—¿Qué diablos…? —tartamudeó Anderson en el umbral del SBS-13, y retrocedió un paso.
Langdon también reculó, y con él Sato, sobresaltada por primera vez en toda la noche.
La directora apuntó la pistola al muro del fondo y le hizo una seña a Anderson para que volviera a iluminarla con la linterna. Anderson levantó la luz. A esa distancia el haz era tenue, pero suficiente para iluminar la forma de un pálido y fantasmal rostro cuyas vacías cuencas les devolvían la mirada.
«Una calavera humana».
La calavera descansaba encima de un desvencijado escritorio de madera que había al fondo de la cámara. Junto a ella se veían dos huesos humanos y una serie de objetos meticulosamente dispuestos, como si de un santuario se tratara: un antiguo reloj de arena, un frasco de cristal, una vela, dos platillos con un polvo blancuzco y una hoja de papel. Apoyada contra la pared, junto al escritorio, se podía ver la temible forma de una larga guadaña. La curva de su hoja resultaba tan familiar como la de la misma muerte.
Sato entró en el cuarto.
—Bueno… Parece que Peter Solomon oculta más secretos de los que yo imaginaba.
Anderson asintió, acercándose a ella.
—Esto sí que es tener un cadáver en el armario. —Levantó la linterna e inspeccionó el resto de la cámara—. ¿Y ese olor? —añadió, arrugando la nariz—. ¿Qué es?
—Azufre —respondió Langdon sin alterar la voz—. Debería haber dos platillos sobre el escritorio. El de la derecha con sal. Y el otro con azufre.
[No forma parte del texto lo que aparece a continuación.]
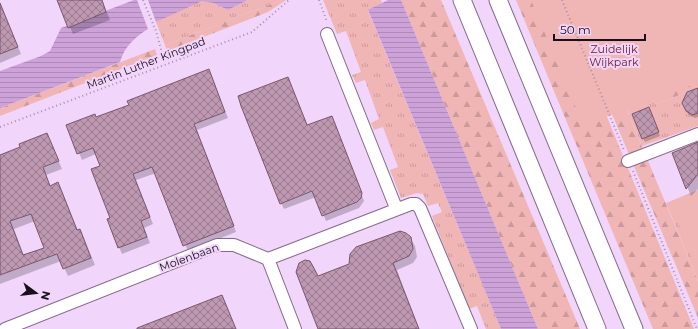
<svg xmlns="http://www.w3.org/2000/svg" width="698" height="329" viewBox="0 0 698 329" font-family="Montserrat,sans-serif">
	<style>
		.grass { fill: url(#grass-tufts) }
		.forest { fill: url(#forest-firs) }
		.green { fill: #f0b5b5 }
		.water { fill: url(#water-rules) }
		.shadow { fill: #0003; fill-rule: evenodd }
		.building { fill: url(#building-cross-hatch); stroke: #79576e; fill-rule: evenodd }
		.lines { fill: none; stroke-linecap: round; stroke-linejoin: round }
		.minor-casing { stroke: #836a8b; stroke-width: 14 }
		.highway-casing { stroke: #836a8b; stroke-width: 19 }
		.path { stroke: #a690ac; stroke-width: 2; stroke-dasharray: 1 3; stroke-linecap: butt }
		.minor { stroke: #fff; stroke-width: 12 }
		.highway { stroke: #fff; stroke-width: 17 }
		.labels { text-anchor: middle; stroke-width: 4; stroke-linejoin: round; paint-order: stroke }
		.park-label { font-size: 11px; fill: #6c1723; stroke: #f1d5fa }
		.street-label { font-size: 11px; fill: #190f1c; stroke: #f1d5fa }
	</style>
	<defs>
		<pattern id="grass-tufts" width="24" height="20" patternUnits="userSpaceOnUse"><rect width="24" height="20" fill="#f0b5b5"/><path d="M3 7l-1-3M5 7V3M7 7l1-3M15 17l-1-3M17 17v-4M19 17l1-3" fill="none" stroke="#cd9a9b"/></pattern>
		<pattern id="forest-firs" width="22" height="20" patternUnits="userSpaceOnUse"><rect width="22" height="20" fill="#f0b5b5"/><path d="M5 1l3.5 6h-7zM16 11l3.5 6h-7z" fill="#cd9a9b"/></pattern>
		<pattern id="water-rules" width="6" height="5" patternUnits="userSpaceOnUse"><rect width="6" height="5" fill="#cca2d8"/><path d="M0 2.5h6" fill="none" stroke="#af8ab9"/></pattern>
		<pattern id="building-cross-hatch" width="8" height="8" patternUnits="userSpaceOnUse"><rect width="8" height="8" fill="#be98b1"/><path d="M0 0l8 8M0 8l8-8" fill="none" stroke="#9a7a8f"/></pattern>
	</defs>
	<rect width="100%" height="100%" fill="#f1d5fa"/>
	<g class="grass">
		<path d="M 248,0 L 282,0 L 165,45 L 156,22 C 167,17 194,0 205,1 C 214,2 220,7 228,10 Z"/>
		<polygon points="323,0 381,0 382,3 368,11 501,329 486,329 477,306 469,309 432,216 442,212 438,203 428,206 423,194 417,193 401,198 390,170 398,167 383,127 374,130 371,123 379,119 365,80 356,83 352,75 361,72 346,31 337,34"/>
		<polygon points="581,0 698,0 650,95 656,104 698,88 698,126 642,146"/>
		<polygon points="698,190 698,281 666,203"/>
	</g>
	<g class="forest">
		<polygon points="282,0 286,0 268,12 167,51 165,45"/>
		<polygon points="401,0 441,0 580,329 538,329"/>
		<polygon points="516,0 559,0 694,329 653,329"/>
		<polygon points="581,0 698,281 698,318 612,114"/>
		<polygon points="155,49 157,55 0,116 0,108"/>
		<polygon points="698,74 698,88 656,104 650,95"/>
	</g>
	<g class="green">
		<polygon points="531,0 698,0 698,83 583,125"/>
		<polygon points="698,191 698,273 670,202"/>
	</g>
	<g class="water">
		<path d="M 134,0 L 137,0 L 148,29 C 134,38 125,46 120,62 L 0,108 L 0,71 L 41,56 L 50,51 L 61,28 Z"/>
		<polygon points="148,0 248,0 228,10 213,3 202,1 156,22"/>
		<polygon points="388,0 401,0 538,329 501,329 368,10"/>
	</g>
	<g class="shadow">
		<polygon points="58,0 102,0 110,20 73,34"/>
		<polygon points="2,9 21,54 0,63 0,10"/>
		<polygon points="208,70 228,118 197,130 236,232 188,251 156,173 136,180 153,224 144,228 150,243 122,254 119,247 101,167 96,154 82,160 68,126 96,118 130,105"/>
		<polygon points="288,78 308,126 332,117 335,123 364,201 359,208 326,221 316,197 284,209 281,203"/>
		<polygon points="698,94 698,117 695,118 689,115 686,111"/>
		<polygon points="650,112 660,136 645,142 643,138"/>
		<path d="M 47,134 L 62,169 L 46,175 L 50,186 L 58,183 L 62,191 L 78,231 L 80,230 L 84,238 L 95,265 L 68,276 L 61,261 L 0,284 L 0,156 L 21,148 ZM 35,221 L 45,249 L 24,256 L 14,229 Z"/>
		<polygon points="698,143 698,189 691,196 673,153"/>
		<polygon points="410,238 415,246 417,257 413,263 397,270 419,329 319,329 297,272 297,268 301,262 308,261 313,265 319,277"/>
	</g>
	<g class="building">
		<polygon points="57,0 102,0 106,12 68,28"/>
		<polygon points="0,3 18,47 0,54"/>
		<polygon points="209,69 225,112 194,124 234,226 183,246 152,167 133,174 150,217 141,221 147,237 118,248 107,219 110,218 91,169 100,166 93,148 77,154 66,125 95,114 96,117 129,105 127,101"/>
		<polygon points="288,77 307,125 332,116 362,193 361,198 357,202 322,216 312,191 280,204 241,106 238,96"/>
		<polygon points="698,88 698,113 693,115 686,111 682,103 687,92"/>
		<polygon points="649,107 659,132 642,139 632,114"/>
		<path d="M 47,133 L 59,161 L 43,167 L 50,186 L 58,182 L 77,230 L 80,229 L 91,258 L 63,269 L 57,254 L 0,275 L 0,155 L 20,147 L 19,144 ZM 31,214 L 44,248 L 23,255 L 10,221 Z"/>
		<polygon points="698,142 698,174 686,189 672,153"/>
		<polygon points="400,231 406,233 411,237 413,249 409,256 393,263 419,329 318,329 296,272 299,263 305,260 310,261 318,276 349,264 350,254 356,247"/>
		<polygon points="222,295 236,329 137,329 137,328"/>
	</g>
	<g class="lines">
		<defs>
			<g id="minor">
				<polyline points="327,34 396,208"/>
				<polyline points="628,161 698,134"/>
				<polyline points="268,259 295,329"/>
				<polyline points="5,329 217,245 234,245 268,259 411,204 416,204 420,208 471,329"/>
			</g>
			<g id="highway">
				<polyline points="462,0 597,329"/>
				<polyline points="498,0 634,329"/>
			</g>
		</defs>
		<use href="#minor" class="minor-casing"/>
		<use href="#highway" class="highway-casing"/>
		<g class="path">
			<polyline points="143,0 156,31 165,64"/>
			<polyline points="319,0 327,22"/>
			<polyline points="562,0 624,150"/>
			<polyline points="0,127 252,32 289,0"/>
			<polyline points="633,171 697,329"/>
		</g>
		<use href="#minor" class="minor"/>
		<use href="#highway" class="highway"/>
	</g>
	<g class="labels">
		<g class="park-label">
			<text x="614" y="53">Zuidelijk<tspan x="614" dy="13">Wijkpark</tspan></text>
		</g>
		<g class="street-label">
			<text transform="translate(146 63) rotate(-21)" y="4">Martin Luther Kingpad</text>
			<text transform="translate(189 257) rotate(-20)" y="4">Molenbaan</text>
		</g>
	</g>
	<g transform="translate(36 293) rotate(105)" stroke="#f1d5fa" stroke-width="3" paint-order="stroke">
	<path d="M0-3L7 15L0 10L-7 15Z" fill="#190f1c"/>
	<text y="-6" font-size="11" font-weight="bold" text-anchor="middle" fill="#190f1c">N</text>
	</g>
	<path d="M554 34v6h91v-6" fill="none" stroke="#190f1c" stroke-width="2"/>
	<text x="560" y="34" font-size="12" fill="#190f1c" stroke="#f1d5fa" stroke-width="3" paint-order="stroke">50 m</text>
</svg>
Sato se volvió hacia él con expresión de incredulidad.
—¿Cómo diantre sabe eso?
—Porque, señora, hay cuartos exactamente iguales que éste en todo el mundo.
Un piso por encima del subsótano, el guardia de seguridad Núñez acompañaba al Arquitecto del Capitolio, Warren Bellamy, por un largo pasillo que recorría toda la extensión del sótano oriental. Núñez hubiera jurado que acababa de oír tres disparos, sordos y subterráneos, allí abajo. «No puede ser».
—La puerta del subsótano está abierta —dijo Bellamy, divisando con los ojos entornados una puerta que permanecía entreabierta a lo lejos.
«Una noche realmente extraña ésta —pensó Núñez—. Nadie baja nunca hasta aquí».
—Averiguaré qué está pasando —dijo mientras cogía su radio.
—Regrese a sus obligaciones —le ordenó Bellamy—. Ya puedo seguir solo.
Núñez se volvió hacia él, intranquilo.
—¿Está seguro?
Warren Bellamy se detuvo y colocó una firme mano sobre el hombro de Núñez.
—Hijo, hace veinticinco años que trabajo aquí. No creo que me pierda.